Нарусэ замолчала. Сугуро тоже молчал, отложив палочки. Казалось, не существует таких слов, которыми можно было бы объяснить психологию этой женщины, нет, не психологию, а нечто ужасное, лежащее много глубже. Нечто ужасное, таящееся в душе каждого человека. Писатель в нем пребывал в растерянности – как все это осмыслить? Как истолковать? А потому не оставалось ничего другого, как просто молчать. Он мог сказать лишь одно – то, что он сейчас услышал, было историей зла. Не история греха – тема его прежних романов, а история зла.

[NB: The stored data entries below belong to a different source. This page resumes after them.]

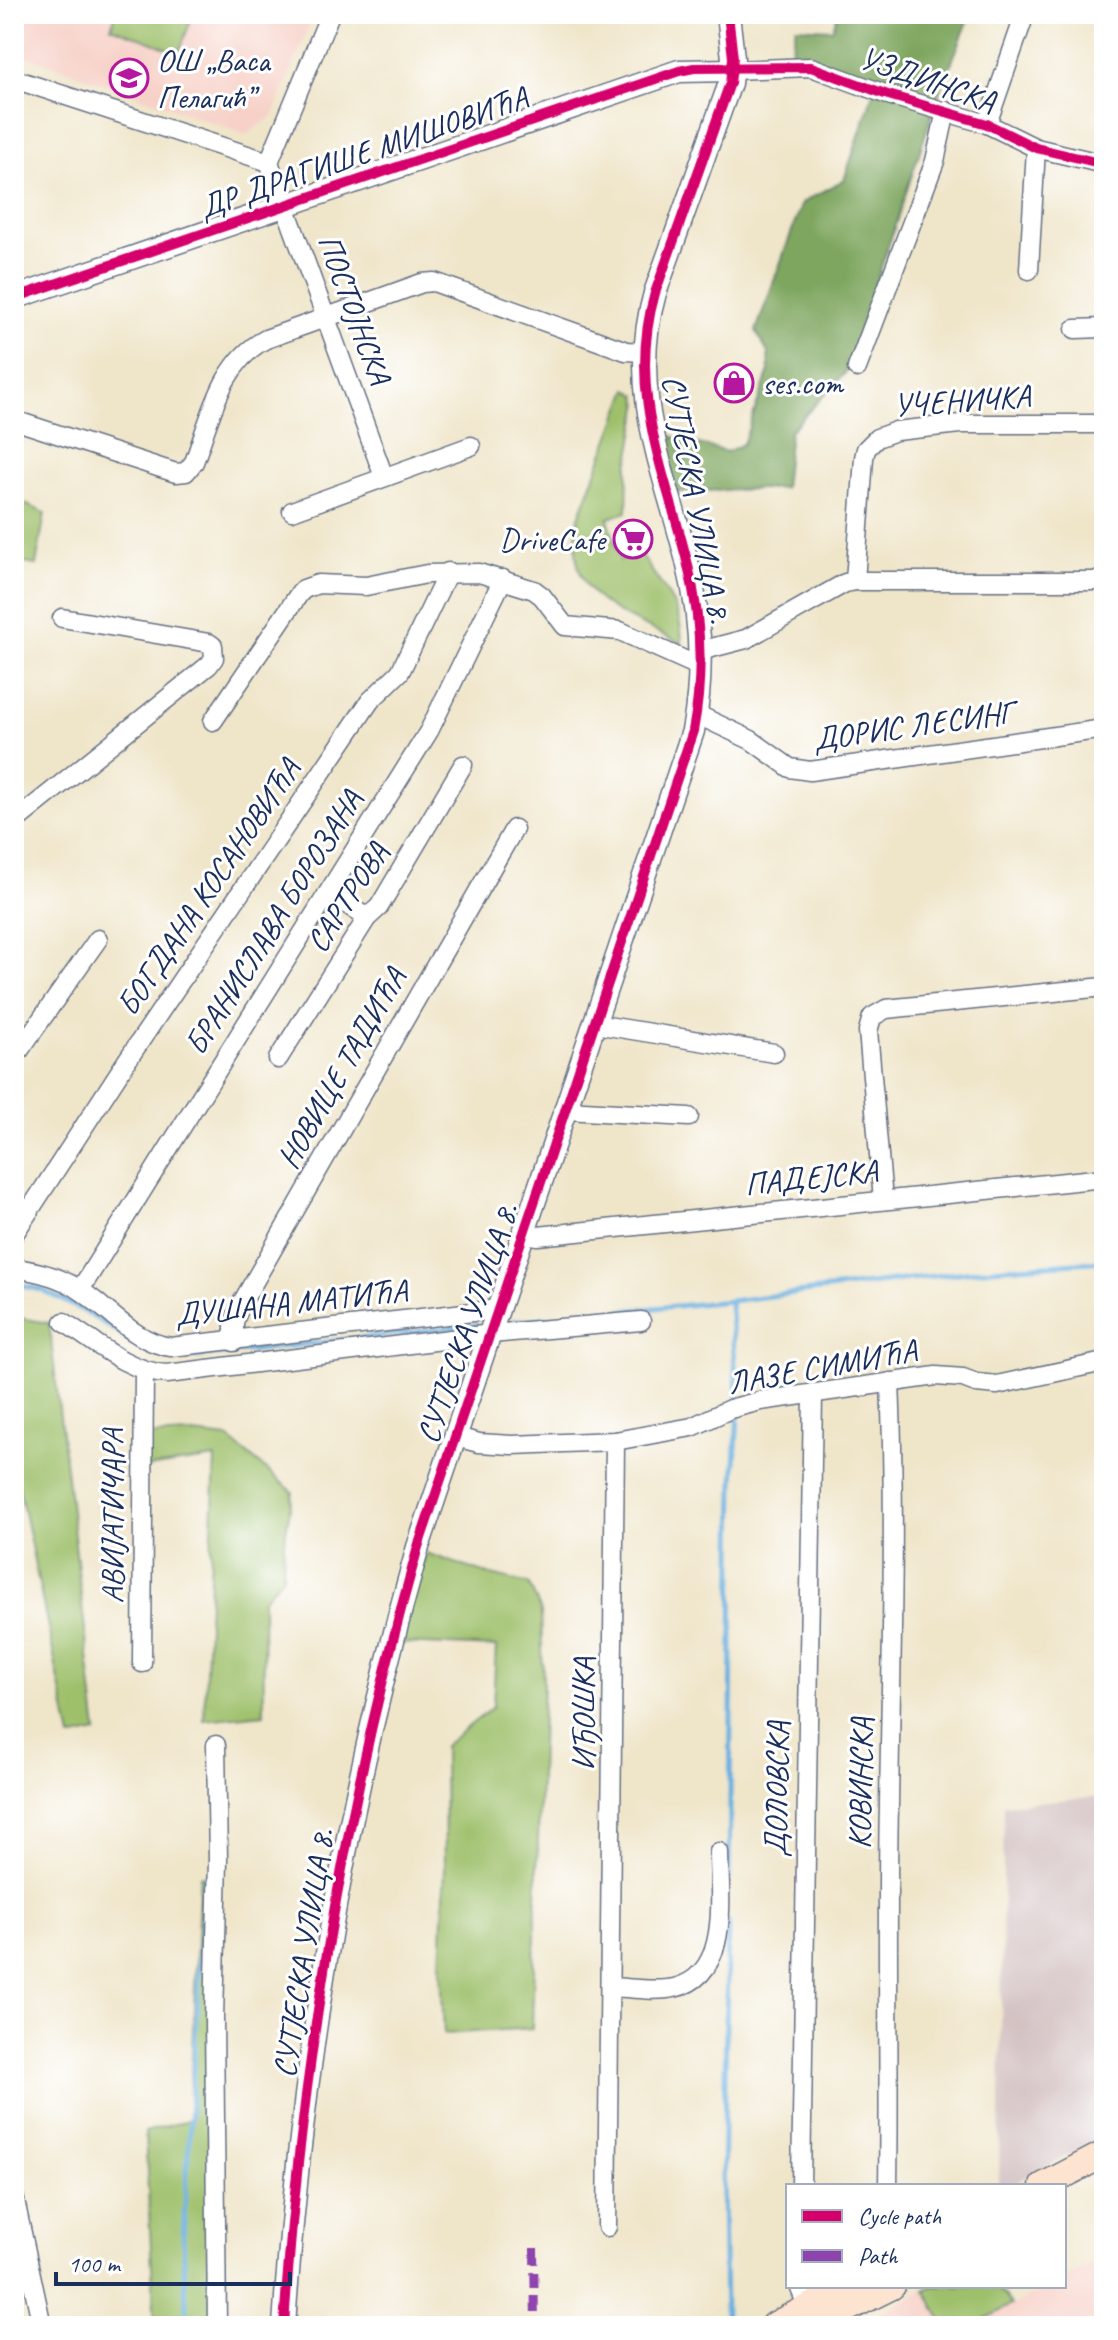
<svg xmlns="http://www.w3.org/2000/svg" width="1118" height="2340" viewBox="0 0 1118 2340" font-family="Caveat,sans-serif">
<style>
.built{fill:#f7d1c8}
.industrial{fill:#d2bfc0}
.green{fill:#9ec06a;stroke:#5c7864;stroke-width:2}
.forest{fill:#7ea65e;stroke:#4c6a5e;stroke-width:2}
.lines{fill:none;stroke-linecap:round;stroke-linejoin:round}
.stream{stroke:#68afdf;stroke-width:5}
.minor-casing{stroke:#656f83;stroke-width:21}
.tertiary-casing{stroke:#656f83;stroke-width:25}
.secondary-casing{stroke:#656f83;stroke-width:29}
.minor{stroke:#fff;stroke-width:18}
.tertiary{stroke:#fff;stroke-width:22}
.secondary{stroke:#fde4d0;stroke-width:26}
.quiet{stroke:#8e44ad;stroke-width:8;stroke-dasharray:16 8;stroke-linecap:butt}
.cycleway-casing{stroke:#fff;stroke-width:15}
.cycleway{stroke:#d6006c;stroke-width:10}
.labels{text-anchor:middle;stroke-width:6;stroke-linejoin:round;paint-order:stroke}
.poi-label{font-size:32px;fill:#1b2f5e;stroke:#fff;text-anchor:start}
.street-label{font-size:32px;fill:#1b2f5e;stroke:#fff}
</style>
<rect width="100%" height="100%" fill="#fff"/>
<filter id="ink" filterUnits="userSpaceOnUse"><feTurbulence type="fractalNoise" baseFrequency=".0125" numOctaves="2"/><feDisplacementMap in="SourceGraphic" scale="16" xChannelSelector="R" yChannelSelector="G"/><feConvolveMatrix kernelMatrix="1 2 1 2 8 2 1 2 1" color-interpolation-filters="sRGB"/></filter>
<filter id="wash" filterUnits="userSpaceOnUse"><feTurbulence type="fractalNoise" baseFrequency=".006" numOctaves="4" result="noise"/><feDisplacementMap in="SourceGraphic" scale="32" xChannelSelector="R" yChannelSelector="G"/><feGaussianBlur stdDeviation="1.8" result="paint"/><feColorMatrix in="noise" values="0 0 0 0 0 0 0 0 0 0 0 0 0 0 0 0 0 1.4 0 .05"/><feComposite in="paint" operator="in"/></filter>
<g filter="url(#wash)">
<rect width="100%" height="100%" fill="#efe5c9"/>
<g class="built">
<path d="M14 14H314L273 116 246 135 14 51Z"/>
<path d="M1104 2258V2326H973L1049 2286H1064V2278Z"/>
<path d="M925 2290 945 2326H855Z"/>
</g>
<path class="industrial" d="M1104 1796V2138L1007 2186H999L1004 1805Z"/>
<g class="green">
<path d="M116 14H193L179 53 111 27Z"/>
<path d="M628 389 637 395 639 406 628 467 627 512 608 518 620 561 642 555C662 591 681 599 682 644 620 611 561 603 579 517Z"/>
<path d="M14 499 45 513 36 565 14 561Z"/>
<path d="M14 1317 49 1323 97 1732 71 1738 14 1464Z"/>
<path d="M193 1434 228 1438 293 1492 284 1542 283 1576 263 1599 264 1714 204 1720 215 1458 146 1468 145 1436Z"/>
<path d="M426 1553 487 1574 529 1584 541 1612 543 1682 532 2028 444 2034 441 1969 445 1869 444 1746 493 1707 496 1647 400 1643Z"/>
<path d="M200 1876H210L214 2326H155L145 2132 189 2120Z"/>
<path d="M933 2286H992L1000 2291 1011 2305 973 2326H945L925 2290Z"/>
</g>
<path class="forest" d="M838 14H971L939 94 846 372 790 431 784 488 676 492 662 434 727 452 743 444 769 371 768 353 756 331 802 203 844 180 876 85 789 63 796 27 832 29Z"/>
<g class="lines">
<g class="stream">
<path d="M14 1284 42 1290 90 1314 144 1350 173 1359 477 1325"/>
<path d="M514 1321 730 1301"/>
<path d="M738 1403 730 1301 991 1269 1104 1261"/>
<path d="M729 1879 734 1482 738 1413"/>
<path d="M725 2316 723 2188 728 1921"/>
<path d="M187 2326 183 2238 205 1877"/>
</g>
</g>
</g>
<g filter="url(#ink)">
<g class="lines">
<defs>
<g id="minor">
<path d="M732 70 811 67 885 94 987 124 1036 148 1104 164"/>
<path d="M14 79 269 162"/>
<path d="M987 124 1025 14"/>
<path d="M269 162 384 477"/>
<path d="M269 162 330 14"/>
<path d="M1029 270 1036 148"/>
<path d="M1075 329 1104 328"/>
<path d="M857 368 935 161 946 111"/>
<path d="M14 420 176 473 186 472 194 462C211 418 221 362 266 339L422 283 434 282 626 351 644 352"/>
<path d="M292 511 471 446"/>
<path d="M855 581 864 458 866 449 877 438 896 431 960 424H1104"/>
<path d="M700 651 746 639 845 583 855 581H1104"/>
<path d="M696 714 751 740 790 768 810 771 1104 729"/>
<path d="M213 721 299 594 304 589 318 584 366 586 427 574 479 573 534 590 542 596 565 626 620 631 700 667"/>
<path d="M14 822 209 665 214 658 213 646 209 643 62 618"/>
<path d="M329 892 367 918"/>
<path d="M595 1024 774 1053"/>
<path d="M14 1058 98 939"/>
<path d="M278 1059 367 918 379 907 463 765"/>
<path d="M566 1110 689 1117"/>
<path d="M883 1200 868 1031 872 1017 886 1009 1104 987"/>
<path d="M14 1234 126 1062 370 701 400 672 448 572"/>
<path d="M525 1234 538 1236 1104 1178"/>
<path d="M14 1268C37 1271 61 1277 80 1290 109 1309 136 1343 171 1347L499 1309"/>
<path d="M80 1290 429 731 503 579"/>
<path d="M64 1322C95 1342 129 1372 167 1374L491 1334 641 1321"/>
<path d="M234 1342V1322L240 1306 514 829"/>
<path d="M456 1437 479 1443 512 1445 615 1441 692 1427 730 1409 760 1401 936 1376 963 1378 976 1383 997 1385 1104 1362"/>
<path d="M142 1663 144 1370"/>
<path d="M216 1745 218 1860 214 2018 217 2326"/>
<path d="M612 1987C631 1988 655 1992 674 1988 732 1975 719 1895 719 1852"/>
<path d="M801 2186 813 1393"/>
<path d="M888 2186C890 2059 886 1932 889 1805 891 1664 896 1523 890 1382"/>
<path d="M14 2196 42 2326"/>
<path d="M607 2227 615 1441"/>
<path d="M799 2286 808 2308"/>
</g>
<g id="tertiary">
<path d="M14 298 679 71 732 70"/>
<path d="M284 2326C301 2062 346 1801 418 1547L693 731C704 674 701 617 687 561 664 469 627 390 655 293L730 83 733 58 728 14"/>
</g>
<g id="secondary">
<path d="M1043 2186 1104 2154"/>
<path d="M773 2326 850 2286"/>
<path d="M812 2326 892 2286"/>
</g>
</defs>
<use href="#minor" class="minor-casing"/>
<use href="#tertiary" class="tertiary-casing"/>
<use href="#secondary" class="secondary-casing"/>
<use href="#minor" class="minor"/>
<use href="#tertiary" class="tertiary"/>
<use href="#secondary" class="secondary"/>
<path class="quiet" d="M534 2248 535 2326"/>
<defs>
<g id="cycleway">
<path d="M14 298 679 71 694 68 811 67 885 94 987 124 1036 148 1104 164"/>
<path d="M284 2326C301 2062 346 1801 418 1547L693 731C704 674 701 617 687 561 664 469 627 390 655 293L730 83 733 58 728 14"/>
</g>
</defs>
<use href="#cycleway" class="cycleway-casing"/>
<use href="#cycleway" class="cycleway"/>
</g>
</g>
<defs>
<symbol id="school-ring" viewBox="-11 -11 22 22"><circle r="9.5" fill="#fff" stroke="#b5179e" stroke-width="1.5"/><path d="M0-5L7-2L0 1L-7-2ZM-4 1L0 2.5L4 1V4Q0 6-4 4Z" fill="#b5179e"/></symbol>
<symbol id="shop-ring" viewBox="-11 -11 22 22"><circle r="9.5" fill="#fff" stroke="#b5179e" stroke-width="1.5"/><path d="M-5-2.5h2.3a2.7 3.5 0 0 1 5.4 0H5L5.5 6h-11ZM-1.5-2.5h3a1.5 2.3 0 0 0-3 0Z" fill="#b5179e"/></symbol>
<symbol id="supermarket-ring" viewBox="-11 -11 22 22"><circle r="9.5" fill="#fff" stroke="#b5179e" stroke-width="1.5"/><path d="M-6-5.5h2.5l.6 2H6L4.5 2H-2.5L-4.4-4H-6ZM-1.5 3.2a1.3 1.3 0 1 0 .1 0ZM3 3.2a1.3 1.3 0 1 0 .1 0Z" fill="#b5179e"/></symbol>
</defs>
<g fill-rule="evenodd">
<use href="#school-ring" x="107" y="56" width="44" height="44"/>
<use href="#shop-ring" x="712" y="361" width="44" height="44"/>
<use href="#supermarket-ring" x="611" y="517" width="44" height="44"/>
</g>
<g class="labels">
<g class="poi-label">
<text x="157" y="71">ОШ „Васа<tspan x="157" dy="37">Пелагић”</tspan></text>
<text x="762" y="394">ses.com</text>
<text x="605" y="550" text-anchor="end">DriveCafe</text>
</g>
<g class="street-label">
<text transform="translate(928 79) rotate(19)" y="11">УЗДИНСКА</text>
<text transform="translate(363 152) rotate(-19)" y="11">ДР ДРАГИШЕ МИШОВИЋА</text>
<text transform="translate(355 309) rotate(70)" y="11">ПОСТОЈНСКА</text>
<text transform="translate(962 400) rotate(-4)" y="11">УЧЕНИЧКА</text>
<text transform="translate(697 499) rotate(79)" y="11">СУТЈЕСКА УЛИЦА 8.</text>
<text transform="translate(913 725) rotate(-8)" y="11">ДОРИС ЛЕСИНГ</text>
<text transform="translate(208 887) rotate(-56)" y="11">БОГДАНА КОСАНОВИЋА</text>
<text transform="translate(347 897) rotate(-57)" y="11">САРТРОВА</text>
<text transform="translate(273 922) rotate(-58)" y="11">БРАНИСЛАВА БОРОЗАНА</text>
<text transform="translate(341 1068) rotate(-60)" y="11">НОВИЦЕ ТАДИЋА</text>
<text transform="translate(811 1177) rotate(-6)" y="11">ПАДЕЈСКА</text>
<text transform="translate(291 1302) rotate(-6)" y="11">ДУШАНА МАТИЋА</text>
<text transform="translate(467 1323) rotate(-71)" y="11">СУТЈЕСКА УЛИЦА 8.</text>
<text transform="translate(822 1366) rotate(-10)" y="11">ЛАЗЕ СИМИЋА</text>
<text transform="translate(112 1516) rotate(-90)" y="11">АВИЈАТИЧАРА</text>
<text transform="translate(583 1714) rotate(-90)" y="11">ИЂОШКА</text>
<text transform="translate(860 1783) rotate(-89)" y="11">КОВИНСКА</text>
<text transform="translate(776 1789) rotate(-89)" y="11">ДОЛОВСКА</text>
<text transform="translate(303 1953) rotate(-81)" y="11">СУТЈЕСКА УЛИЦА 8.</text>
</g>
</g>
<rect width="1118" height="2340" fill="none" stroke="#fff" stroke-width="48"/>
<rect x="786" y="2184" width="280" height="104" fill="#ffffff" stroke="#a4acbf" stroke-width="2"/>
<rect x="802" y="2210" width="40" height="12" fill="#d6006c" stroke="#a4acbf" stroke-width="2"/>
<text x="858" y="2224" font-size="24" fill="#1b2f5e">Cycle path</text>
<rect x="802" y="2250" width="40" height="12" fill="#8e44ad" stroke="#a4acbf" stroke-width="2"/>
<text x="858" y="2264" font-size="24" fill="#1b2f5e">Path</text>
<path d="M56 2272v12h234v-12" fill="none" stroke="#1b2f5e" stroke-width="4"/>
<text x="68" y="2272" font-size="24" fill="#1b2f5e" stroke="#ffffff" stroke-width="6" paint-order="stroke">100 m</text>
</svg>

– Следующей будет молока, – объявила официантка.
– Вы любите молоку?
– Я? – Сугуро устало покачал головой. Он действительно устал. – Я уже сыт.
Хотелось вернуться к жене. В семью, пусть иногда она и наводит тоску.
– Кстати, забыла сказать. Ваш портрет – она отдала его мне. На память.
– Это не мой портрет!
– Ах, ну да, портрет самозванца…
Нарусэ, рассмеявшись, кивнула и попросила официантку принести десерт.
– Вы хотите встретиться с самозванцем?
– Что? – удивленно воскликнул Сугуро. – Зачем?
– Я, кажется, вам не говорила. Это Мотоко познакомила меня с ним.
– Кто этот тип?
– Спросите у него сами. А то вы все только выслушиваете чужие рассказы, сами же пальцем не пошевельнете. Алкоголь вы не употребляете. В романах останавливаетесь на полпути, не доходя до сути. Боитесь, как бы кого не потревожить… Спасаетесь бегством.
Она улыбалась, но в ее глазах он прочел откровенный вызов.
– Вы можете устроить мне встречу? – спросил он хрипло. – С ним?
– Ну, допустим, в следующую пятницу, вас устроит?
– В следующую пятницу, то есть тринадцатого?
– Ах да… Несчастливый день, с вашей точки зрения. Для христиан – день, когда умер Христос.
– Так говорят, но…
– Если есть желание встретиться с этим человеком, приходите в пятницу вот сюда, – она открыла сумочку, достала серебристую шариковую ручку и набросала на салфетке схему улиц. – Буду ждать вас здесь.